Short exercise
Turn the lines of the data below into a single numbered list, leaving out any blank lines.
[START Information given]
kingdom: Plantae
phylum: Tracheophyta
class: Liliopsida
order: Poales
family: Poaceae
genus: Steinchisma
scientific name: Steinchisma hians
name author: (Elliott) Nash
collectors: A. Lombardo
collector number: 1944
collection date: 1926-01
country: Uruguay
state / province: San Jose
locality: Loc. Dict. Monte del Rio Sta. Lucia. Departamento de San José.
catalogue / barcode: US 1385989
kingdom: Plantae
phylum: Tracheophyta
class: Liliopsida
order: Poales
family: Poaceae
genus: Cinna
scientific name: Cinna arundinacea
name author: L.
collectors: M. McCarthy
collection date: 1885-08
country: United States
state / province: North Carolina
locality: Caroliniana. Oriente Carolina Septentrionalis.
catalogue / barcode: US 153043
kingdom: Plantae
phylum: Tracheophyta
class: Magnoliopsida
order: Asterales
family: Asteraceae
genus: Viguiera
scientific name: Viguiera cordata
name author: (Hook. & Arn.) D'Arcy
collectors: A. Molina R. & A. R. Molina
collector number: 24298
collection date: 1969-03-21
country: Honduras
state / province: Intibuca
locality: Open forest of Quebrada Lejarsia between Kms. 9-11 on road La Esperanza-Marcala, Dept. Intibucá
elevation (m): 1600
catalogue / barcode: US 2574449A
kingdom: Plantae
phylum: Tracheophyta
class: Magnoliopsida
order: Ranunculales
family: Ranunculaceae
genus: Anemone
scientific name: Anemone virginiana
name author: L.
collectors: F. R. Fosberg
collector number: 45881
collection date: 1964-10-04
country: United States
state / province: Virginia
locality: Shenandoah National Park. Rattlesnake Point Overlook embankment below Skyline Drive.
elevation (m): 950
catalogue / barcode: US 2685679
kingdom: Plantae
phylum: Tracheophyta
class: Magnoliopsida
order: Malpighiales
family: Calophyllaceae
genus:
[END Information given]
Result below
1. kingdom: Plantae
2. phylum: Tracheophyta
3. class: Liliopsida
4. order: Poales
5. family: Poaceae
6. genus: Steinchisma
7. scientific name: Steinchisma hians
8. name author: (Elliott) Nash
9. collectors: A. Lombardo
10. collector number: 1944
11. collection date: 1926-01
12. country: Uruguay
13. state / province: San Jose
14. locality: Loc. Dict. Monte del Rio Sta. Lucia. Departamento de San José.
15. catalogue / barcode: US 1385989
16. kingdom: Plantae
17. phylum: Tracheophyta
18. class: Liliopsida
19. order: Poales
20. family: Poaceae
21. genus: Cinna
22. scientific name: Cinna arundinacea
23. name author: L.
24. collectors: M. McCarthy
25. collection date: 1885-08
26. country: United States
27. state / province: North Carolina
28. locality: Caroliniana. Oriente Carolina Septentrionalis.
29. catalogue / barcode: US 153043
30. kingdom: Plantae
31. phylum: Tracheophyta
32. class: Magnoliopsida
33. order: Asterales
34. family: Asteraceae
35. genus: Viguiera
36. scientific name: Viguiera cordata
37. name author: (Hook. & Arn.) D'Arcy
38. collectors: A. Molina R. & A. R. Molina
39. collector number: 24298
40. collection date: 1969-03-21
41. country: Honduras
42. state / province: Intibuca
43. locality: Open forest of Quebrada Lejarsia between Kms. 9-11 on road La Esperanza-Marcala, Dept. Intibucá
44. elevation (m): 1600
45. catalogue / barcode: US 2574449A
46. kingdom: Plantae
47. phylum: Tracheophyta
48. class: Magnoliopsida
49. order: Ranunculales
50. family: Ranunculaceae
51. genus: Anemone
52. scientific name: Anemone virginiana
53. name author: L.
54. collectors: F. R. Fosberg
55. collector number: 45881
56. collection date: 1964-10-04
57. country: United States
58. state / province: Virginia
59. locality: Shenandoah National Park. Rattlesnake Point Overlook embankment below Skyline Drive.
60. elevation (m): 950
61. catalogue / barcode: US 2685679
62. kingdom: Plantae
63. phylum: Tracheophyta
64. class: Magnoliopsida
65. order: Malpighiales
66. family: Calophyllaceae
67. genus:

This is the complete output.